◆ **WORK ITEM**: Only the lines from the one containing "Amended Officers Recommendation" through the last line of the entries are wanted. Transcribe them exactly.

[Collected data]
==============================

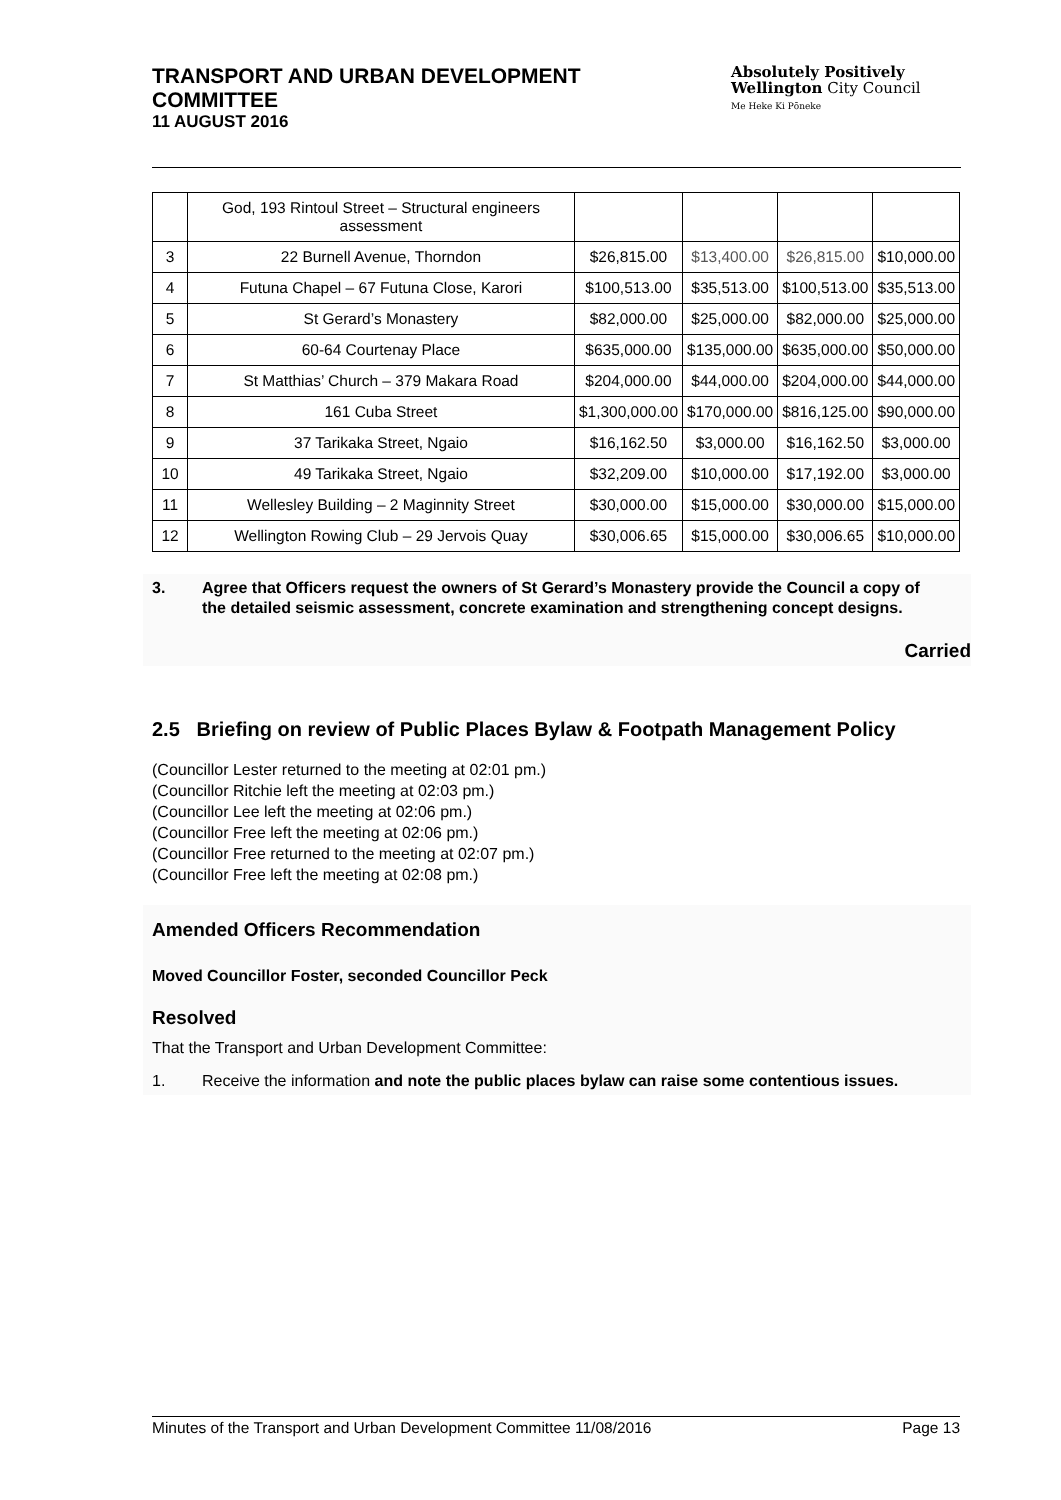TRANSPORT AND URBAN DEVELOPMENT
COMMITTEE
11 AUGUST 2016
Absolutely Positively
Wellington City Council
Me Heke Ki Pōneke
| | God, 193 Rintoul Street – Structural engineers assessment | | | | |
| 3 | 22 Burnell Avenue, Thorndon | $26,815.00 | $13,400.00 | $26,815.00 | $10,000.00 |
| 4 | Futuna Chapel – 67 Futuna Close, Karori | $100,513.00 | $35,513.00 | $100,513.00 | $35,513.00 |
| 5 | St Gerard’s Monastery | $82,000.00 | $25,000.00 | $82,000.00 | $25,000.00 |
| 6 | 60-64 Courtenay Place | $635,000.00 | $135,000.00 | $635,000.00 | $50,000.00 |
| 7 | St Matthias’ Church – 379 Makara Road | $204,000.00 | $44,000.00 | $204,000.00 | $44,000.00 |
| 8 | 161 Cuba Street | $1,300,000.00 | $170,000.00 | $816,125.00 | $90,000.00 |
| 9 | 37 Tarikaka Street, Ngaio | $16,162.50 | $3,000.00 | $16,162.50 | $3,000.00 |
| 10 | 49 Tarikaka Street, Ngaio | $32,209.00 | $10,000.00 | $17,192.00 | $3,000.00 |
| 11 | Wellesley Building – 2 Maginnity Street | $30,000.00 | $15,000.00 | $30,000.00 | $15,000.00 |
| 12 | Wellington Rowing Club – 29 Jervois Quay | $30,006.65 | $15,000.00 | $30,006.65 | $10,000.00 |
3. Agree that Officers request the owners of St Gerard’s Monastery provide the Council a copy of the detailed seismic assessment, concrete examination and strengthening concept designs.
Carried
2.5 Briefing on review of Public Places Bylaw & Footpath Management Policy
(Councillor Lester returned to the meeting at 02:01 pm.)
(Councillor Ritchie left the meeting at 02:03 pm.)
(Councillor Lee left the meeting at 02:06 pm.)
(Councillor Free left the meeting at 02:06 pm.)
(Councillor Free returned to the meeting at 02:07 pm.)
(Councillor Free left the meeting at 02:08 pm.)
Amended Officers Recommendation
Moved Councillor Foster, seconded Councillor Peck
Resolved
That the Transport and Urban Development Committee:
1. Receive the information and note the public places bylaw can raise some contentious issues.
Minutes of the Transport and Urban Development Committee 11/08/2016 Page 13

==============================

◆ **EXPECTED ANSWER**:
Amended Officers Recommendation
Moved Councillor Foster, seconded Councillor Peck
Resolved
That the Transport and Urban Development Committee:
1. Receive the information and note the public places bylaw can raise some contentious issues.
Minutes of the Transport and Urban Development Committee 11/08/2016 Page 13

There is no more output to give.